Matt nodded. The word still hurt.

  “How does the truth feel?”

  “Not good.”

  “Cold reality is better than warm fantasy,” Dr. Arksham said.

  Matt nodded. Impulsively, he asked, “Do you hate us?”

  Dr. Arksham raised an eyebrow. “Hate you? As in HuMax hate humans, or Corsairs hate Union?”

  Matt shook his head. It was a stupid question. He shouldn’t have asked it.

  “It’s all the same level of idiocy,” Arksham continued. “There’s no gene for evil. There are only people. Some good, some bad.”

  Matt couldn’t think of anything to say. After his growing up knowing HuMax were monsters and Corsairs were the enemy, Dr. Arksham’s low-key common sense seemed almost surreal.

  “As for you and your decision to defect?” Arksham continued. “I’ll say only one thing: good for you. It takes a strong person to see the truth. And stronger to act on it.”

  Dr.

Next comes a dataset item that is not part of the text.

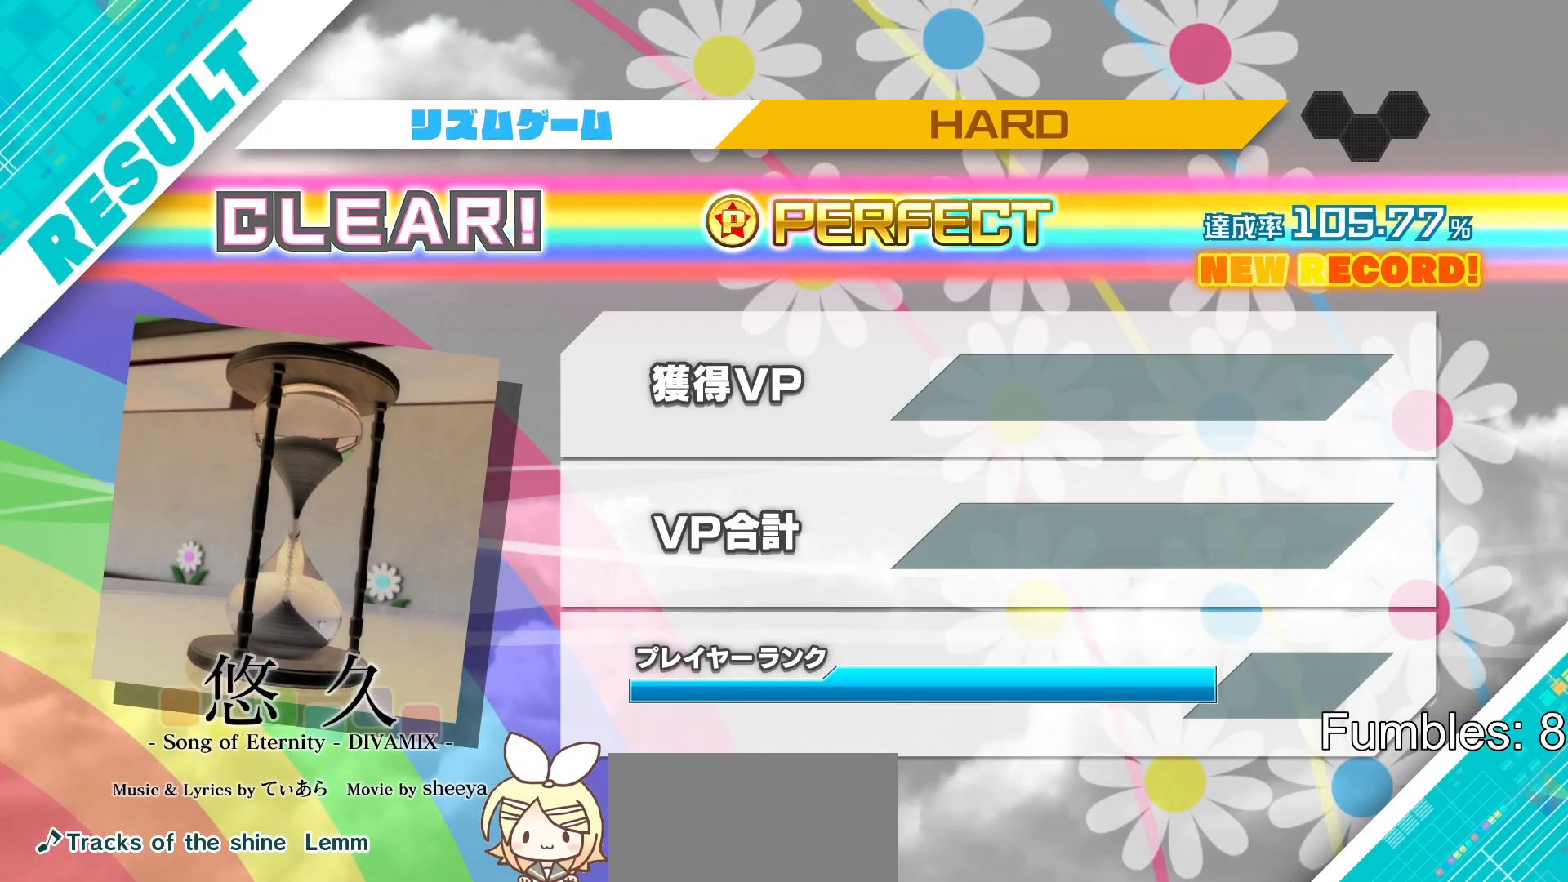
{"buttons": ["CIRCLE"], "left_stick": "center", "right_stick": "center", "events": [[83, "CIRCLE", "down"], [200, "CIRCLE", "up"], [267, "CIRCLE", "down"], [367, "CIRCLE", "up"], [450, "CIRCLE", "down"]]}
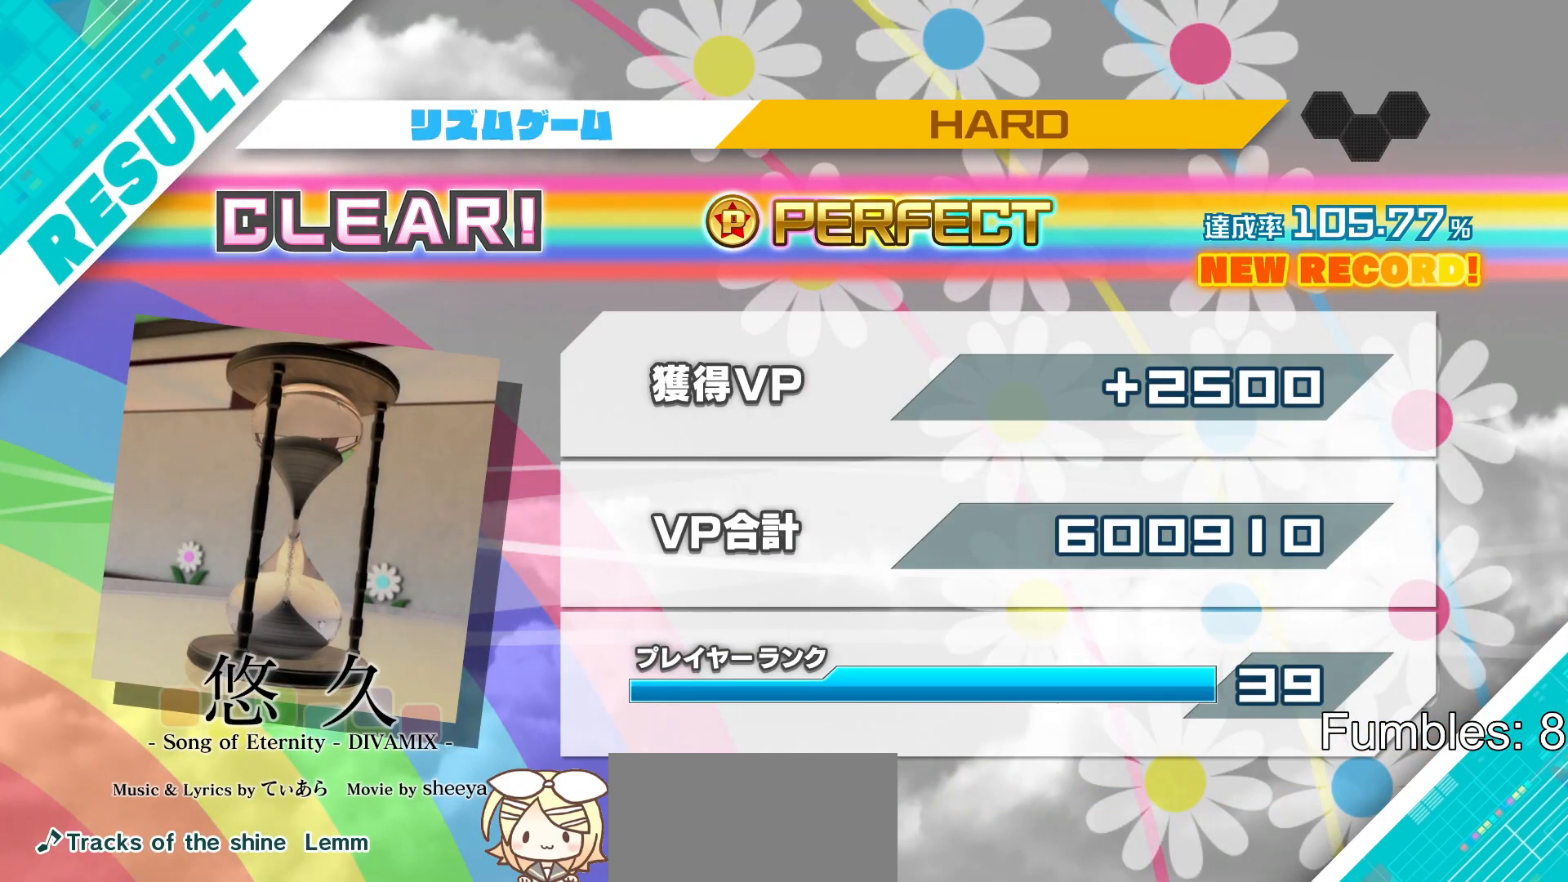
{"buttons": ["CIRCLE"], "left_stick": "center", "right_stick": "center", "events": [[50, "CIRCLE", "up"], [117, "CIRCLE", "down"], [217, "CIRCLE", "up"], [267, "CIRCLE", "down"], [383, "CIRCLE", "up"], [467, "CIRCLE", "down"]]}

Arksham had Ione get up on the exam table and went through his usual doctorlike things, running tests on a slate with displays too complex for Matt to understand. When he was done, he sighed.

  “You have a fever,” he told Ione. “Thirty-eight point five Celsius.”

  “That doesn’t sound bad,” Matt said.

  “HuMax body temperatures are cooler than human norm, so she’s running two and a half degrees above basal temperature.”

  “And?” Ione asked.

  “And that’s all, so far. Whatever genomic alteration method they’re using, it’s very, very subtle. Not virus-based at all. I can’t detect it. We’re either looking at prions or—” The doctor broke off and shook his head. “Or nothing. Nanomachines are fantasy.”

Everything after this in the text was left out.